-- Short task 1 --
Retype word for word the stretch of the introduction on decline curve analysis from "DCA has been" through "is transient flow.".
-- Short task 2 --
Using the introduction on decline curve analysis, decide whether each statement agrees with it, answering yes or no and quoting the words that settle it: (a) Arps developed decline curve analysis in 1945. (b) The Arps model was developed for reservoirs in transient flow. (c) Transient flow is the dominant flow behavior of an ultra-low permeability well.
-- Short task 3 --
Carry on the introduction on decline curve analysis, starting after its last sentence.

-- Excerpt --
1. Introduction
History matching is defined as the act of adjusting a model of a reservoir until it closely reproduces the past behavior of a reservoir [
1]. Using decline curve analysis (DCA) to history match and estimate future production with high accuracy is challenging. The empirical approach of DCA has many limitations, specifically the need for several years of production to be able to estimate ultimate recovery with high certainty. The objective of any model that estimates reserves is basically to mitigate the risks in estimating future production and help build a sound economic analysis for a given reservoir. Achieving an accurate reserve estimation without the need of a significant period of production data is truly challenging. The common goal of all these production history matching and forecasting methods is to estimate reserves available for production by utilizing and understanding the available data.
DCA has been used to forecast production since its development by Arps in 1945 [
2]. In unconventional reservoirs (ultra-low permeability reservoirs), using the classic Arps exponential, harmonic, and hyperbolic DCA equations is unrealistic and leads to substantial risk of overstating reserves. The main reason behind this is the fact that the Arps model is developed for reservoirs undergoing boundary-dominated flow (BDF), which is nearly unreachable as a flow behavior in ultra-low permeability reservoirs. The dominant flow behavior throughout much of—and possibly the entire life of—an ultra-low permeability well is transient flow.

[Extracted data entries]
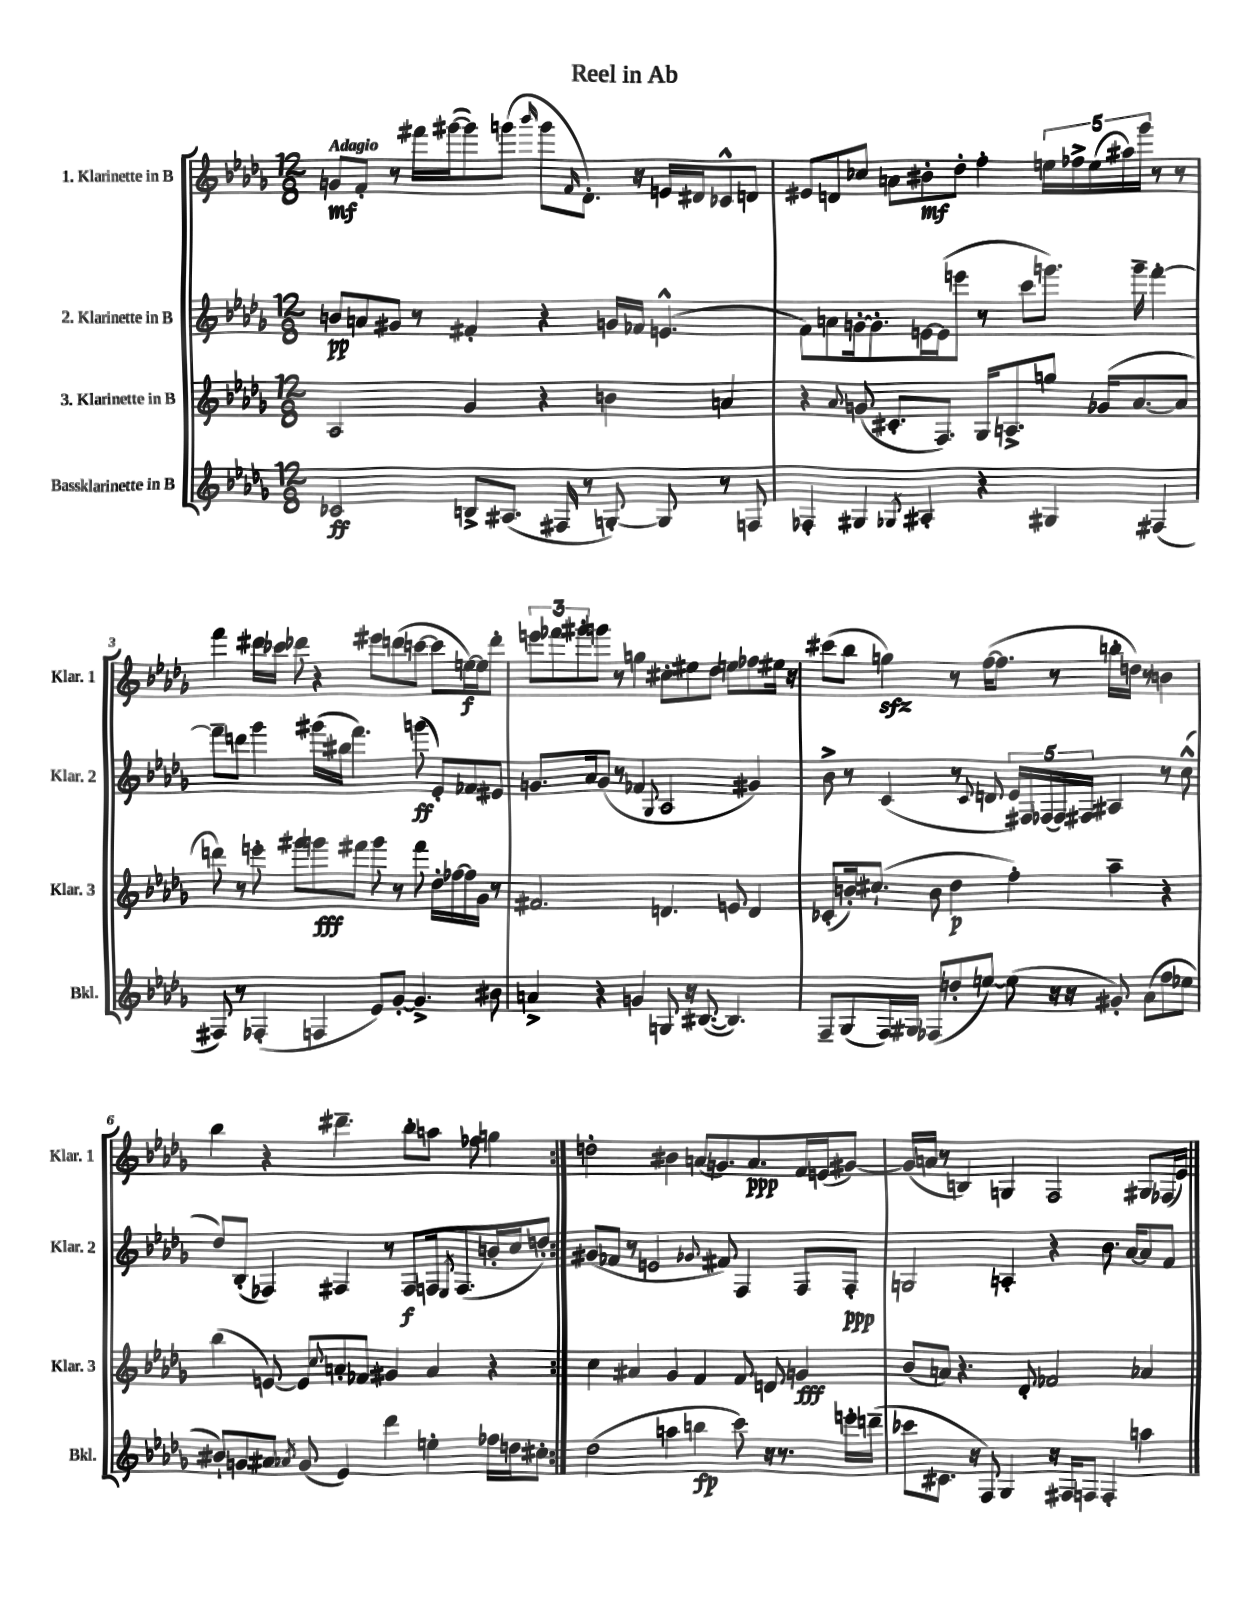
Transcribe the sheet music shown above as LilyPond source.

\header { title = "Reel in Ab" }
<<
\new StaffGroup <<
\new Staff = "s0" \with { instrumentName = "1. Klarinette in B" shortInstrumentName = "Klar. 1" } {
    \clef treble \key des \major \numericTimeSignature \time 12/8 \tempo "Adagio"
    \repeat volta 2 { g'8\mf f'8-. r8 fis'''16 gis'''16~( gis'''8) g'''8( \grace { bes'''16 } g'''8 \grace { f'16 } des'8.-.) r16 e'16 dis'16 ces'8-^ d'8 |
    eis'8 d'8 ces''8 a'8 bis'8-.\mf des''8-. f''4-. \tuplet 5/4 { e''16 fes''16-> e''16( ais''16) ges'''16 } r8 r8 |
    f'''4 dis'''16 ces'''16 des'''8 r4 eis'''8 d'''8( c'''8~ c'''8 e''16~\f) e''16 d'''8-. |
    \tuplet 3/2 { e'''8 fes'''8 gis'''8-. } g'''8 r8 g''4 cis''8-. eis''8 des''8 e''8 fes''8 eis''16 r16 |
    cis'''8( bes''8 g''4\sfz) r8 f''16~( f''8. r8 b''16-. d''16) r8 b'4 |
    bes''4 r4 dis'''4.-- bes''8-. a''8 fes''8 g''4 | }
    d''2-. bis'4 a'8( g'8.) a'8.\ppp f'16 e'16( gis'8~) |
    gis'16( a'16 r8 b4) g4 f2 gis8 fes16( ees'16) \bar "|." |
}
\new Staff = "s1" \with { instrumentName = "2. Klarinette in B" shortInstrumentName = "Klar. 2" } {
    \clef treble \key des \major \numericTimeSignature \time 12/8
    \repeat volta 2 { b'8\pp a'8 gis'8 r8 fis'4-. r4 g'16 fes'16 e'4.-^( |
    f'8) a'8 g'16~-. g'8.-. e'16~ e'16( e'''8 r8 c'''8 g'''8.) g'''16-- f'''4~-. |
    f'''8-- d'''8 ges'''4 gis'''16( bis''16 f'''4.) g'''8\ff( ees'8-.) fes'8 eis'8 |
    g'8. aes'16 g'8( r8 fes'4 \appoggiatura { ges8 } aes2 gis'4) |
    bes'8-> r8 c'4( r8 \appoggiatura { c'8 } d'8 \tuplet 5/4 { ees'16) fis16 fes16( fes16) fis16 } ais4 r8 c''8-^( |
    des''8) bes8-.( fes4) fis4 r8 fis8\f f16 \acciaccatura { ees8 } f8.( b'16-. c''16 d''8-.) | }
    gis'8( fes'8 r8 e'2 \appoggiatura { ges'8 } fis'8) f4 f8 f8-.\ppp |
    g2 a4-. r4 bes'8. aes'16~ aes'8 f'8 \bar "|." |
}
\new Staff = "s2" \with { instrumentName = "3. Klarinette in B" shortInstrumentName = "Klar. 3" } {
    \clef treble \key des \major \numericTimeSignature \time 12/8
    \repeat volta 2 { aes2 ges'4 r4 b'4 a'4 |
    r4 \appoggiatura { aes'8 } g'8( cis'8.-. f8.) ges16 a8.-> g''8 ges'16( aes'8.~ aes'8 |
    d'''8) r8 e'''8-. gis'''8 g'''8\fff fis'''8 g'''8 r8 fis'''8 des''16-. fes''16~ fes''16 ges'16 r8 |
    fis'2. d'4. e'8 d'4 |
    ces'8-.( b'16-.) cis''8.-!( b'8 des''4\p f''4-.) aes''4-- r4 |
    bes''4( e'8~) e'8 \appoggiatura { c''8 } a'8-. fes'8 gis'4 a'4 r4 | }
    c''4 ais'4 ges'4 f'4 f'8 d'8 g'4\fff |
    bes'8( a'8) r4. des'8-. fes'2 aes'4 \bar "|." |
}
\new Staff = "s3" \with { instrumentName = "Bassklarinette in B" shortInstrumentName = "Bkl." } {
    \clef treble \key des \major \numericTimeSignature \time 12/8
    \repeat volta 2 { ces'2\ff b8-> ais8.( fis16 r8 g8~-.) g8 r8 f8 |
    fes4-. gis4 \acciaccatura { ges8 } ais4-. r4 gis4 fis4( |
    fis8) r8 fes4-.( f4 ees'8) ges'8~-. ges'4.-> bis'8 |
    a'4-> r4 g'4 g8 r16 bis8.~( bis4.) |
    f8-- ges8( f16) gis16 fes8( d''8-. e''8~) e''8( r16 r16 gis'8-.) aes'8( f''8 ees''8 |
    bis'8-!) g'8 ais'8 \acciaccatura { aes'8 } g'8( ees'4) des'''4 e''4-. fes''16 d''16 cis''8-. | }
    des''2( a''4 b''4\fp c'''8) r16 r8. e'''16-. d'''16--( |
    ces'''8 cis'8. r16 f8) ges4 r16 fis16 f8 f4-. a''4 \bar "|." |
}
>>
>>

-- Written reply 1 --
DCA has been used to forecast production since its development by Arps in 1945 [
2]. In unconventional reservoirs (ultra-low permeability reservoirs), using the classic Arps exponential, harmonic, and hyperbolic DCA equations is unrealistic and leads to substantial risk of overstating reserves. The main reason behind this is the fact that the Arps model is developed for reservoirs undergoing boundary-dominated flow (BDF), which is nearly unreachable as a flow behavior in ultra-low permeability reservoirs. The dominant flow behavior throughout much of—and possibly the entire life of—an ultra-low permeability well is transient flow.

-- Written reply 2 --
(a) Yes: "since its development by Arps in 1945"
(b) No: "the Arps model is developed for reservoirs undergoing boundary-dominated flow (BDF)"
(c) Yes: "The dominant flow behavior throughout much of—and possibly the entire life of—an ultra-low permeability well is transient flow."

-- Written reply 3 --
Several decline curve models have been introduced to accommodate and fit the production trends from unconventional wells. A very common method is the Arps hyperbolic decline with a best-fit b-value. When attempting to find the best-fit b-value, the results sometimes require b to be greater than 1. The hyperbolic decline exponent, b, in the Arps decline curve equation has a physical meaning in reservoir engineering [
3] and should be between 0 and 1. In general, b is believed to be constant but in the transient flow regime period, b tends to change with time. The Arps hyperbolic decline model is a typical Arps decline model with a b-value estimated using a “best fit” to accommodate the changing value of b during the transient period and find an overall best fit that usually results in a b-value more than 1. Lee and Sidle (2010) showed that b > 1 gives physically impossible results when the Arps cumulative production equation is evaluated at infinite time. Nonetheless, the Arps cumulative production equation gives acceptable results when finite values of producing time or economic rate limits are used. In applying this decline equation, there has to be an economic or time limit in order to observe physically possible results of cumulative production [
4].
A commonly used decline model is the stretched exponential production decline (SEPD) model introduced by Valko in 2009. For the physical basis of the SEPD, it can be described as the integral of all exponential decays, with a “fat-tailed” probability distribution of the time constants. The model attempts to mimic heterogeneity by describing the production-decline behavior of the reservoir as a group of exponential declines from a number of contributing volumes, with a specific distribution of time constraints and where discharge of fluid from a tank against a fixed backpressure results in an exponential decline of flow rate versus time. Oil or gas reservoirs are regarded as a collection of connected tanks (cells) discharging against different backpressures and with different resistances or “time constants”. Natural interpretation of stretched exponential decay is generated by a sum (integral) of pure exponential decays, and the stretched exponential is the resulting model [
5]. The main advantage of this decline model is its ability to fit the transient period of the production very well compared to other methods [
6]. Fitting the transient period makes it favorable for unconventional ultra-low permeability formations, given that most of a given well’s life in these formations is in the transient flow regime period [
7].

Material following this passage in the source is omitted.